Posted Mar 21, 2024 14:36 UTC (Thu) by wittenberg (subscriber, #4473) [Link] (2 responses)

Several models have been described as "not sustainable for Free Software". This leads to the obvious question: What model is sustainable for free software"? There are many companies which make a living developing free software. Many of them do a lot of the heavy lifting for important projects. Is there a model in which they can continue to release free software and continue to make a living? Not everyone can afford to donate their labor. It's important for all of us for those companies to be able to make a reasonable living.

--David

Redis is no longer free software

Posted Mar 21, 2024 15:46 UTC (Thu) by mogul (guest, #3163) [Link]

Companies that offer support, consulting, and prioritized feature development for paying customers seem to do well. See for example Postgres.

Redis is no longer free software

Posted Mar 22, 2024 3:50 UTC (Fri) by timrichardson (subscriber, #72836) [Link]

It is partly the model, and partly the context, I think. There are definitely sustainable open source projects. I would be surprised if you could predict their success from the exact model or licence, but I am quite confident that you could predict their success quite well from the context. By definition, a sustainable open source project has a broad base of unrelated contributors, so any model that doesn't support that won't work but I am not sure about the causal relationship.
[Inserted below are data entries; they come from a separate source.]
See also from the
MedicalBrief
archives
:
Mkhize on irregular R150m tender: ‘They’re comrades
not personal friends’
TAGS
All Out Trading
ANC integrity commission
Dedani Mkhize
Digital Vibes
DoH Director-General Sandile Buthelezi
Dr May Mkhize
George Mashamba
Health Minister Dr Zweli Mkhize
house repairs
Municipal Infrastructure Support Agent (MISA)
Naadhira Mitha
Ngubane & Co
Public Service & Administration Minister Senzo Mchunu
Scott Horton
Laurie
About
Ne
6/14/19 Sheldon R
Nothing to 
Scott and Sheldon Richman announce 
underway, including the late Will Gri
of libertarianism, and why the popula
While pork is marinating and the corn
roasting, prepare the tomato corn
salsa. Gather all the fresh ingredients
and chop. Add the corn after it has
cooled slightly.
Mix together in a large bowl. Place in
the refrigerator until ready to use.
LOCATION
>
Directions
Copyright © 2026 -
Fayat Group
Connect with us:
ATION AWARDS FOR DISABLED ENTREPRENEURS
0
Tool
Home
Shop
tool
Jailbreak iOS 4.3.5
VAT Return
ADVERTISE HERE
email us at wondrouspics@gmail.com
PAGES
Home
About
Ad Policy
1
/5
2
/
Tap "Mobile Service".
Models that encourage many developers and reduce the power of individuals or for-profit entities may simply be the outcome of sustainable projects that had no grand ideas about models.

As to why sustainable open source projects exist at large scale with commercial, for-profit contributors: the answer is pretty simple. It makes financial sense for them to contribute: if the software does not have a lot of added value (such as an in-memory database that your end users have never heard of) why pay $100 of developer time to reimplement it when all you need to is to pay $1 to fix a bug or $10 to add a new feature? When lots of contributors make the same decision, you have a sustainable open source project, although it's hard to see this making any one very rich. From the point of view of the Redis investors, they can't be worse off going proprietary, so why not?

Redis might turn out to be pretty generic and it might not be worth very much to people like me, who use it. You can run Windows servers in AWS, but who does? But I guess for the investors there is not much else to try, now that they have learnt that you can't beat AWS at hosting.

Redis is no longer free software

Posted Mar 21, 2024 15:25 UTC (Thu) by paulj (subscriber, #341) [Link]

I'm kind of assuming that Redis Labs/Ltd. came into existence to directly support the author of the Redis software - though, he's no longer with them it seems - and continues to support all, or at least the bulk of, Redis developers.

But even if that assumption is incorrect, and Redis Ltd/Labs itself is also taking advantage of the software devs, my question still applies generally: What is the correct structure - legal entity and licence wise - to support the developers of some Free Software.

(I myself once worked for a 501.3c that had - I /thought/ - been setup to support the Free Software I helped maintain; but only for about 6 months - and now I think that kind of structure is not really ethical, and certainly at risk from perverse motivations and conflicts of interest).